Summertimeblahness · 19/04/2025 12:02

It’s a great hobby to have. He’s being active and has interests outside of the house, he has friends… I wouldn’t worry!
What kind of books does he like? Fact? Fiction?

My parents used to joke that I would read the phone book if I had nothing else to hand.

BlackBean2023 · 19/04/2025 12:03

this was me as a child - my creativity came from reading; imagining worlds, character backgrounds stories, writing my own stories. I didn’t enjoy ‘playing’ with toys and I’ve always been crap at crafting stuff. It sounds as though he has other clubs/outside interests so there’s nothing to worry about.

If you’re worried about them being isolated or withdrawn you could start playing board games as a family.

Happyspendingthedayinthegarden · 19/04/2025 12:04

My parents used to joke that I would read the phone book if I had nothing else to hand.

Me too! 😂

everythingeverything1981 · 19/04/2025 12:05

Lavender14 · 19/04/2025 12:01

Op is concerned for her child's wellbeing and wants to encourage a breadth of interests and skills to make sure they have well rounded abilities... is that really what we're referring to as a nightmare now??

Yes, let him be, not everyone is a joiner, some are just readers.

Lshppll · 19/04/2025 12:09

He mainly enjoys fiction. He loves a story and escaping into a new world. I've tried to get him to read non-fiction but he is less bothered.

OP posts:
cocoloco23 · 19/04/2025 12:11

Lshppll · 19/04/2025 11:39

Am not against reading. My concern is that this is his main (only) activity at home. But also that in practice it's quite a passive one. His friends read a lot less if at all but do a lot more different things and develop many different skills. He isn't. He just reads. I was similar, also an only child but I am not sure whether it was all that good for me.

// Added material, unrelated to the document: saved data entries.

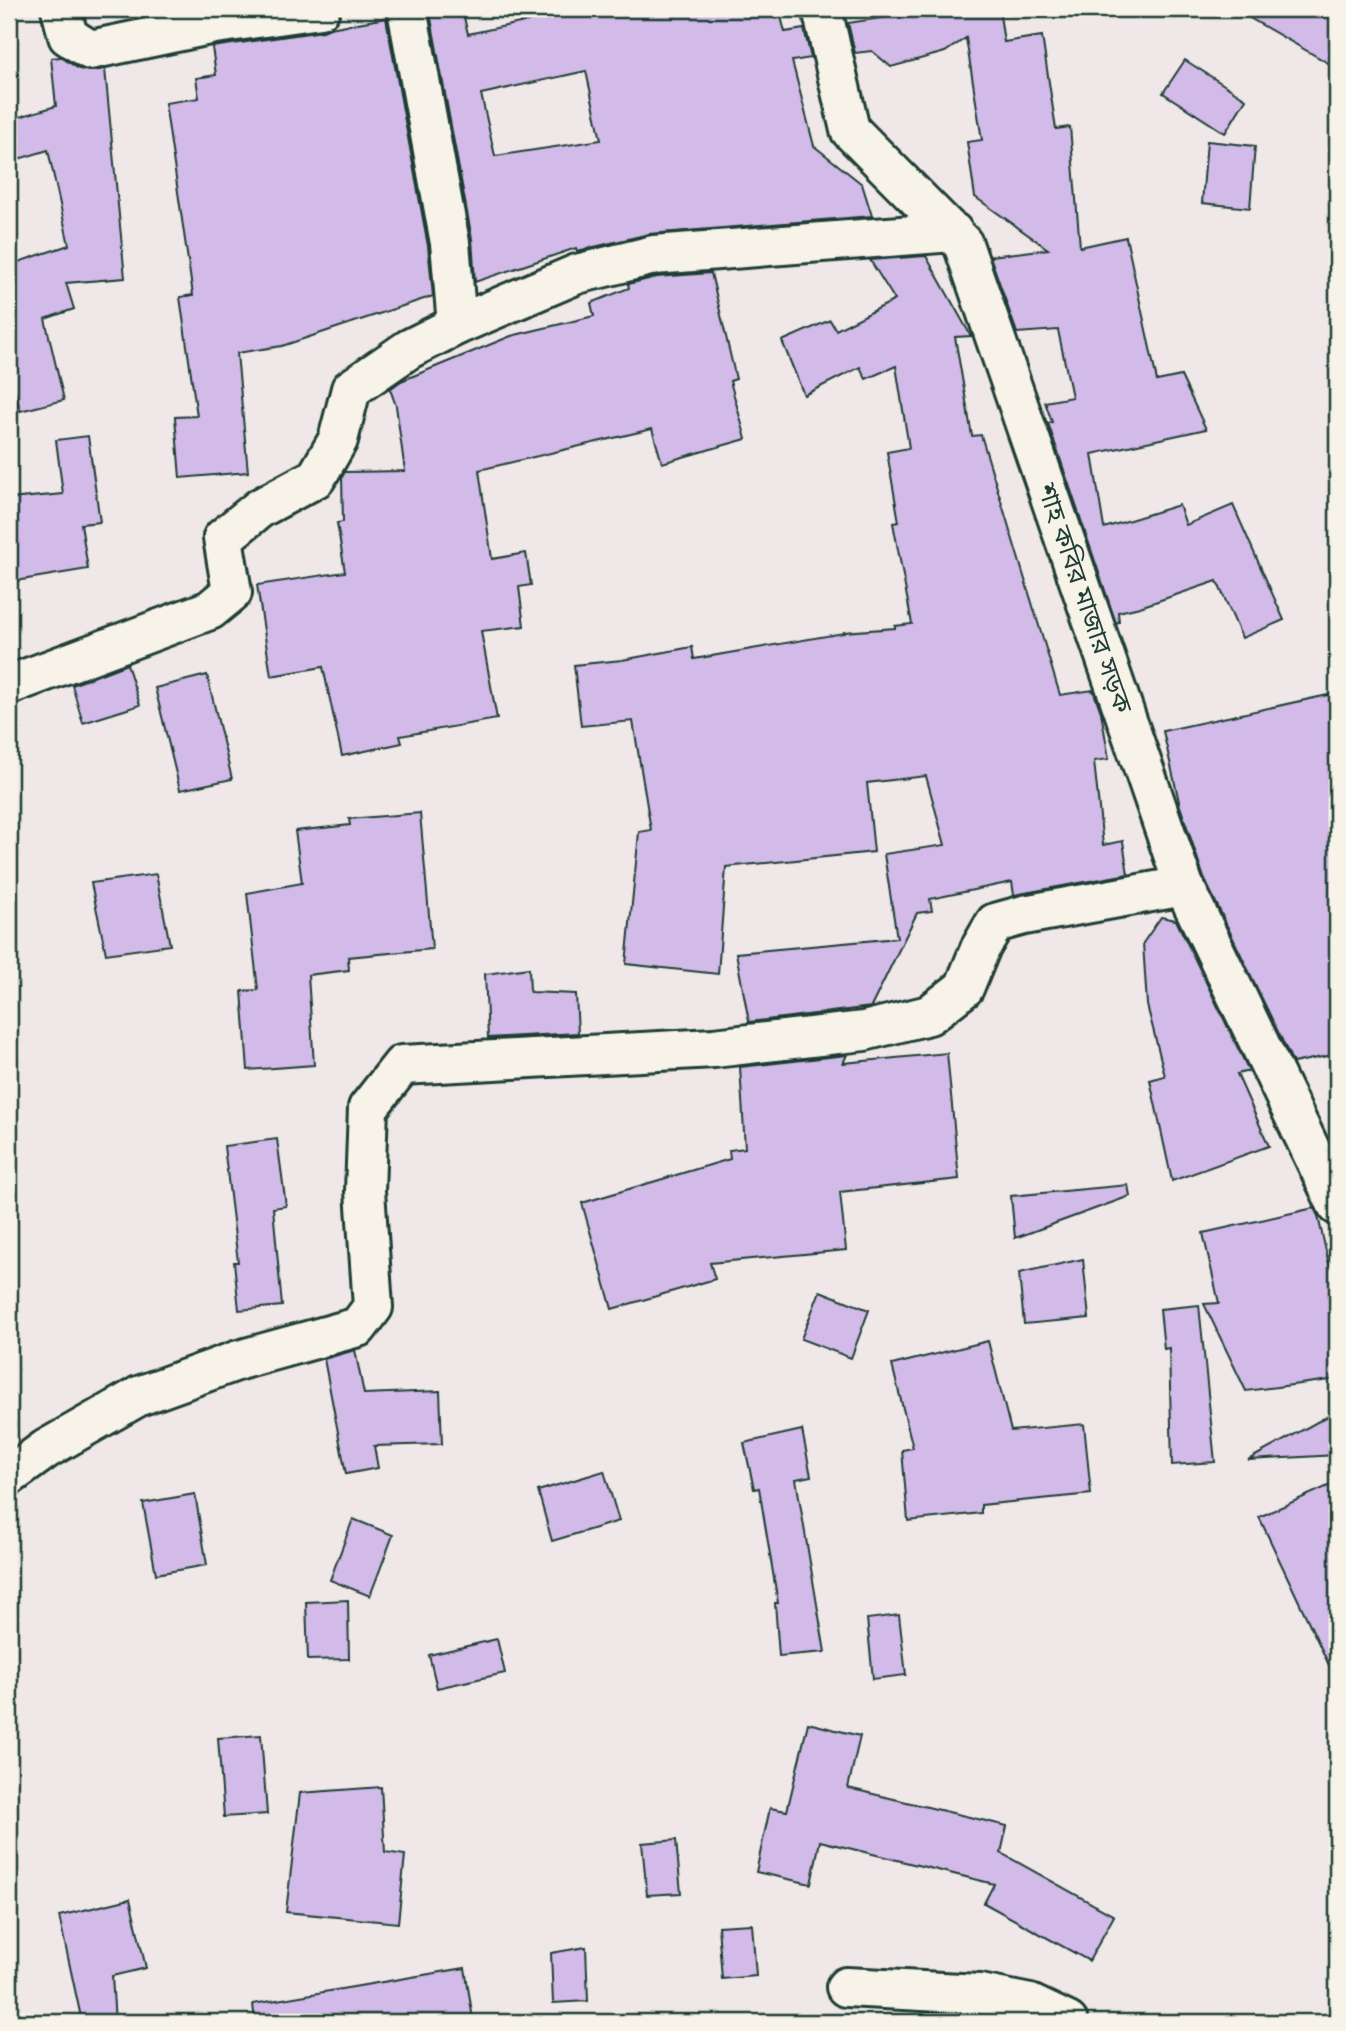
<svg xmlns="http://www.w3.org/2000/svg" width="1346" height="2031" font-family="Sriracha,'Noto Sans Bengali',sans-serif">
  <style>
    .building { fill: #d2bae9; stroke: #1f3d34; stroke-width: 2; fill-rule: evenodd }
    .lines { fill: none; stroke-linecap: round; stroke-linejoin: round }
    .minor-casing { stroke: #1f3d34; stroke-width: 44 }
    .tertiary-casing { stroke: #1f3d34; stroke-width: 44 }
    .minor { stroke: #f7f3e8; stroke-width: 38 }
    .tertiary { stroke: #f7f3e8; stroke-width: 38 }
    .labels { text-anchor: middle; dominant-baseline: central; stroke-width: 5; stroke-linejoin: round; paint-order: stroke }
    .street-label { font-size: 26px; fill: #1f3d34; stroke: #f7f3e8 }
  </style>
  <rect width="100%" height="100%" fill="#f0e8e8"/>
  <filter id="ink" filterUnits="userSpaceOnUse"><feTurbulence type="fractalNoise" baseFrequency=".0143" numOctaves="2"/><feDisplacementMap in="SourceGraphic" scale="14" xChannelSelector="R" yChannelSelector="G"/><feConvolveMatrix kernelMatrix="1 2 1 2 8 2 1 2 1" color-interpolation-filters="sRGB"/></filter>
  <g filter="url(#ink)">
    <g class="building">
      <path d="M 462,9 L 468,34 L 585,9 L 779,9 L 785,32 L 804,29 L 811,58 L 792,61 L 814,146 L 862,184 L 872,216 L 649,234 L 577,251 L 576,248 L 475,282 L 472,239 L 430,13 ZM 586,71 L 601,140 L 495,156 L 481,94 Z"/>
      <path d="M 939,9 L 1010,9 L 1000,15 L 1004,42 L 1042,36 L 1056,129 L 1070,127 L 1080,247 L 1126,237 L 1157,381 L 1181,376 L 1206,429 L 1092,454 L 1104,528 L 1179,505 L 1186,525 L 1233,505 L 1284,620 L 1242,638 L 1217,581 L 1140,607 L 1118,612 L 1119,622 L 1116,623 L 1048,423 L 1052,422 L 1045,402 L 1072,397 L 1058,330 L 1017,333 L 991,259 L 991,256 L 1048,249 L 975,197 L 967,142 L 982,140 L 966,38 L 945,52 L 891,67 L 872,51 L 855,53 L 848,23 Z"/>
      <path d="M 1234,9 L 1337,9 L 1337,68 Z"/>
      <path d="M 386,18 L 428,246 L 433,296 L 282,346 L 237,353 L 248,472 L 180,478 L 175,417 L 197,416 L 180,297 L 193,295 L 165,103 L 199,98 L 196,78 L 216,75 L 212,47 L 323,31 L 330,28 Z"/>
      <path d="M 61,57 L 79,69 L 93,71 L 105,69 L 125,278 L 66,283 L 74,309 L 45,319 L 64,400 L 20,411 L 9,366 L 9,265 L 69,245 L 48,150 L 9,162 L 9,120 L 56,106 L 51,58 Z"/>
      <path d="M 1185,60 L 1246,99 L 1225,133 L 1163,93 Z"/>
      <path d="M 1207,141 L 1255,146 L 1250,208 L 1202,203 Z"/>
      <path d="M 926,256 L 971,336 L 955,337 L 972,436 L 981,435 L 1060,695 L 1093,690 L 1101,712 L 1109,759 L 1094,761 L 1103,845 L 1123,841 L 1128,874 L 1014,895 L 1012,882 L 930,899 L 932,911 L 917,913 L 871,1007 L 749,1022 L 736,953 L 897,938 L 884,854 L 945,845 L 926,776 L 867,783 L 874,852 L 726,867 L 718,974 L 626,964 L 639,832 L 651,830 L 633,721 L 581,726 L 574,665 L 622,660 L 692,647 L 694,659 L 844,633 L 844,632 L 895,628 L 895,626 L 912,624 L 893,523 L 899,522 L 887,452 L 909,448 L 896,366 L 866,379 L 860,367 L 804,395 L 782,341 L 830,320 L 836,330 L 895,300 L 870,260 Z"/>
      <path d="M 711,273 L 736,379 L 730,381 L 746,439 L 662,463 L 652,429 L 479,470 L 492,559 L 526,553 L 531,585 L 519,587 L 524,626 L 481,631 L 497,719 L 400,736 L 402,743 L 342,756 L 323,667 L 271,676 L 257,585 L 345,572 L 337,523 L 343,522 L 342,477 L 345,472 L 405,471 L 396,406 L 390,389 L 401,381 L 511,336 L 594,316 L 591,303 L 629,288 L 628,284 L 657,277 Z"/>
      <path d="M 88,436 L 100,522 L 81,524 L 88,569 L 9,582 L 9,499 L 63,494 L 56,440 Z"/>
      <path d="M 127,664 L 140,705 L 83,723 L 72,685 Z"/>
      <path d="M 207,675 L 232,779 L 180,790 L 155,688 Z"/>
      <path d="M 1337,693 L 1337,1054 L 1293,1063 L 1204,878 L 1180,806 L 1163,731 Z"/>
      <path d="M 420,813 L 432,949 L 348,957 L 349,970 L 308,975 L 314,1065 L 248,1070 L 242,991 L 258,990 L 247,893 L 302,883 L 295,831 L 350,825 L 349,819 Z"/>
      <path d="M 156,874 L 170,945 L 106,954 L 91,883 Z"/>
      <path d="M 1161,917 L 1176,920 L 1249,1071 L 1237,1074 L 1269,1146 L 1172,1181 L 1150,1080 L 1165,1076 L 1147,1005 L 1143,943 Z"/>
      <path d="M 529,968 L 530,992 L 576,994 L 578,1033 L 488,1038 L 485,974 Z"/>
      <path d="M 947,1053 L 959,1179 L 840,1192 L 846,1250 L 710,1263 L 715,1279 L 612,1309 L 582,1203 L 730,1159 L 729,1150 L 745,1148 L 740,1067 L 847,1055 L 843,1063 Z"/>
      <path d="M 277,1139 L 286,1206 L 273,1208 L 282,1306 L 239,1310 L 234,1262 L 238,1262 L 224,1146 Z"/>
      <path d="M 1128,1185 L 1130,1196 L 1015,1238 L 1011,1196 Z"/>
      <path d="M 1314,1208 L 1318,1216 L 1328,1260 L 1337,1282 L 1337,1379 L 1246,1391 L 1204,1304 L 1219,1303 L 1203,1233 Z"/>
      <path d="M 1083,1259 L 1089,1318 L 1024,1324 L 1019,1273 Z"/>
      <path d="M 820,1291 L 869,1310 L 851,1358 L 801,1339 Z"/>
      <path d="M 1199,1305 L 1215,1462 L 1172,1465 L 1169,1348 L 1164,1349 L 1160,1309 Z"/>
      <path d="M 988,1341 L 1011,1431 L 1084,1424 L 1091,1494 L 981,1505 L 981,1513 L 908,1521 L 902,1450 L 913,1448 L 892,1365 Z"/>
      <path d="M 355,1350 L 364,1394 L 440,1391 L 442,1444 L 374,1446 L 378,1468 L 346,1474 L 324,1359 Z"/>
      <path d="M 1337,1411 L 1337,1455 L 1248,1460 Z"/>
      <path d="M 802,1430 L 811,1476 L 796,1479 L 825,1652 L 779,1656 L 775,1603 L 778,1603 L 759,1488 L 754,1489 L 744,1443 Z"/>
      <path d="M 604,1471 L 619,1521 L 552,1541 L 538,1491 Z"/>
      <path d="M 1337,1482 L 1337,1682 L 1259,1517 Z"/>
      <path d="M 195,1494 L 207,1565 L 156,1574 L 143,1503 Z"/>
      <path d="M 353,1519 L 393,1535 L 370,1596 L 330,1580 Z"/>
      <path d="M 348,1600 L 349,1659 L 308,1660 L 306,1602 Z"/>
      <path d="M 899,1615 L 906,1675 L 873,1679 L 867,1619 Z"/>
      <path d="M 497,1639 L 505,1673 L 437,1688 L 429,1655 Z"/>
      <path d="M 808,1723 L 860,1736 L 848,1788 L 1007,1826 L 1001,1853 L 1114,1916 L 1089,1961 L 984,1903 L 994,1884 L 820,1841 L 811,1884 L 756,1872 L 770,1808 L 787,1811 Z"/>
      <path d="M 261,1735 L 267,1814 L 224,1817 L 218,1738 Z"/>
      <path d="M 381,1787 L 385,1852 L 405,1855 L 398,1923 L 286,1912 L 300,1793 Z"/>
      <path d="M 676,1840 L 681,1893 L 647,1895 L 642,1843 Z"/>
      <path d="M 130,1899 L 146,1968 L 112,1976 L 115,2022 L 82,2022 L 59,1916 Z"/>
      <path d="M 752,1924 L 756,1976 L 722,1979 L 718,1926 Z"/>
      <path d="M 586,1947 L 588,2001 L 553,2003 L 551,1953 Z"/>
      <path d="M 465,1968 L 473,2019 L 453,2022 L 255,2022 L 253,2004 Z"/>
    </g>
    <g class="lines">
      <g class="minor-casing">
        <g id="minor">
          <path d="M 61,9 L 68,36 L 90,50 L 215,24 L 320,9"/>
          <path d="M 407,9 L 450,243 L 457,325 L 577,274 L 654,255 L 953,232"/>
          <path d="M 9,685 L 210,610 L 232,592 L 223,538 L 260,508 L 316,478 L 338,440 L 351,389 L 409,349 L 457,325"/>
          <path d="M 9,1476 L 46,1449 L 139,1396 L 239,1360 L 358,1327 L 373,1307 L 365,1191 L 368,1108 L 402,1065 L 714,1048 L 864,1031 L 929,1015 L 964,988 L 980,949 L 995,923 L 1024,915 L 1184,886"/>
          <path d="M 846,1987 L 980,1994 L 1030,2004 L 1068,2022"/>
        </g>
      </g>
      <g class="tertiary-casing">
        <path id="tertiary" d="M 822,9 L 850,130 L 963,244 L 1184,886 L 1337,1205"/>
      </g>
      <use href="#minor" class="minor"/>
      <use href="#tertiary" class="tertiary"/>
    </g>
  </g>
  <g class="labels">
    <g class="street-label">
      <text transform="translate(1085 598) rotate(71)">শাহ কবির মাজার সড়ক</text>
    </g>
  </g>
  <rect width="1346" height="2031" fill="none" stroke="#f7f3e8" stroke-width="35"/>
  <rect x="18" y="18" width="1311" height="1996" fill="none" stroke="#1f3d34" stroke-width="2.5" filter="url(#ink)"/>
</svg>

But he does a lot of other things too? You said he does tennis, football, beavers and swimming. So it sounds like he has a good mix of social stuff and alone time. I genuinely don’t see the issue.

If he’s introverted, he might find being around other people very draining. As well as being pleasurable, reading might be ‘recharging’ time for him.

everythingeverything1981 · 19/04/2025 12:11

Why do you get him to read non fiction?